1 — WHAT’S WORKED IN THE PAST VERSUS WHAT COULD WORK BETTER IN THE FUTURE
Best practices are inherently conservative, looking back in an attempt to re-create past successes. They follow well-established paths to help avoid potential issues and deliver relatively predictable results. But they are subject to diminishing returns as cultures, markets and technologies change.
Next practices acknowledge ongoing change, generating innovation and transformation by looking for new opportunities, identifying emerging needs and moving quickly to stake out a unique new position. The emphasis is on exploring new territories in real time to achieve a potentially profitable future state that best-practices management may be blind to.
Edwin Land, inventor of instant photography, said the camera should “go beyond amusement and record-making to become a continuous partner of most human beings.” For decades, Polaroid’s best practices focused on continuous improvement in chemicals and films. But now Instagram has fulfilled Land’s vision with a next-practices model that marries ubiquitous digital photography with social media, attracting more than half a billion users.
2 — CHANGE MANAGEMENT VERSUS ADOPTION ENGINEERING
Best practices manage change from the top down — instructing teams in their roles and goals, providing a rationale based on known past successes, and delivering performance metrics to gauge future success by comparison. This tends to channel teams into familiar pathways.
Adoption engineering reverses the familiar change-management model. Instead of mandating change, teams are given the autonomy, tools and support they need to collaborate and change organically. Adoption of change is motivated by innate social impulses, and the team is freed to respond to dynamic market and technology developments with unfettered agility and creativity.
Through Project Aristotle, Google has studied hundreds of its teams to learn how they function together socially. The most successful teams provide individuals with a sense of psychological safety, dependability, structure, personal meaning and group impact. Google is also famous for allowing engineers to spend much of their workday pursuing whatever project interests them. Is it any coincidence that the company is known, above all, for its total commitment to next practices?
3 — STRATEGY DEFINED BY THE CHALLENGE VERSUS THE CHALLENGE DEFINED BY THE STRATEGY
Traditional budgeting and planning revisits brand strategy on a yearly basis, fine-tunes the strategic direction for the coming year, and establishes goals and budgets accordingly. This long horizon is still an appropriate way to handle projects — such as a new product launch or package redesign — that require an extended development time, with results that will take months to evaluate.

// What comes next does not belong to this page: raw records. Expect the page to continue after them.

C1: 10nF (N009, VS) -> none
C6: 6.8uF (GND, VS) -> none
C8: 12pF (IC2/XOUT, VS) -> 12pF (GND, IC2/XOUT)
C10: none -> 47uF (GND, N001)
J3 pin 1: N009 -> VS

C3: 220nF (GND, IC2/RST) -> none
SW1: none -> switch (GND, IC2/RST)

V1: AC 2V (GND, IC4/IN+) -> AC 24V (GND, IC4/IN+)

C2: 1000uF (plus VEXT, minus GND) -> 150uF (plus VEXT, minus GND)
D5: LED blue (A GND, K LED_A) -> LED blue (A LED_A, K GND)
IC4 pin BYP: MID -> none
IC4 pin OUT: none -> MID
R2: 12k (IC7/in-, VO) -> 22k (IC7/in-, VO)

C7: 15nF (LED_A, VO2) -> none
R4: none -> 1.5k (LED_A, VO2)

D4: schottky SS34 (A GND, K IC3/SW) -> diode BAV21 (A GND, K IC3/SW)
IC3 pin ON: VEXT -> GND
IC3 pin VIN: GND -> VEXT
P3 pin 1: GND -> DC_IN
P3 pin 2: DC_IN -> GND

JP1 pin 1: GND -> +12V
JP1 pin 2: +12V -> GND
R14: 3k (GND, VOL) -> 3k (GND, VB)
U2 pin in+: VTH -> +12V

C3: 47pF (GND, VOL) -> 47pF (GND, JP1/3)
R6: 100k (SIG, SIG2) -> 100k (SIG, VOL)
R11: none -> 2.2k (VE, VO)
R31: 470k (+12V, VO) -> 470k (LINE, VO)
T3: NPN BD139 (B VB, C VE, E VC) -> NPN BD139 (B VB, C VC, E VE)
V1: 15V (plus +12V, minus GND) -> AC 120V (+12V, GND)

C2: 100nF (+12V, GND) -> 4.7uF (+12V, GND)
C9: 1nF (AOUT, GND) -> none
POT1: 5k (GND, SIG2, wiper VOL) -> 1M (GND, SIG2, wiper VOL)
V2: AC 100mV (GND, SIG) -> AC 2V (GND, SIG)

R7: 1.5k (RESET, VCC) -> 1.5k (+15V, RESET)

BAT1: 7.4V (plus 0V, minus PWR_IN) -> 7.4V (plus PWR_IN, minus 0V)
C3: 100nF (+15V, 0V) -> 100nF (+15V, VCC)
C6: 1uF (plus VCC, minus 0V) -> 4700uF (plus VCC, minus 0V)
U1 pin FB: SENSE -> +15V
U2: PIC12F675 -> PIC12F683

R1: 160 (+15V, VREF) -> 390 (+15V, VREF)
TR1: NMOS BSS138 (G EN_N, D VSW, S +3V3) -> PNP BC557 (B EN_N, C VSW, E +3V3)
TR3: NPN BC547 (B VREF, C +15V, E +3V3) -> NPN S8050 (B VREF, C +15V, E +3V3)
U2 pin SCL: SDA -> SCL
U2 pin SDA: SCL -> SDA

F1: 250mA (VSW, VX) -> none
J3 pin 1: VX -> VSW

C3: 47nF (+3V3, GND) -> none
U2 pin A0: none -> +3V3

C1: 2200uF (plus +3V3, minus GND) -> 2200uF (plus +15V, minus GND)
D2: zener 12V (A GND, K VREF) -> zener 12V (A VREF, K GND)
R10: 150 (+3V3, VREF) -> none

But in the new worlds of digital marketing, social media, branded content and whatever may come next, the horizon is much shorter. You may be getting feedback within hours or even instantly. You need the ability to change direction on the fly. To update the old saying, “If at first you don’t succeed, try, try again — but do it right now!” As more of your marketing focus moves to these new channels, where every-day change is the norm, you need to do more budgeting and planning on a rolling basis.
The pathway to purchase used to be linear: See an ad on TV or in a magazine, then drive to the store. Now there are thousands of pathways, and they’re always evolving. Procter & Gamble is one company that has been adept at opening these pathways, and marketers often turn to P&G to learn best practices. But remember, best practices begin as next practices, and a closer look reveals a company that’s always ready to take a calculated risk by trying something new — then trying again.
Right Now
Identify your business need. Employ situational analysis. Create and empower collaborative cross-functional teams. Be vigilant to the marketplace reception and agile in your response.
In other words, free your people to imagine the future. What’s next for your brand?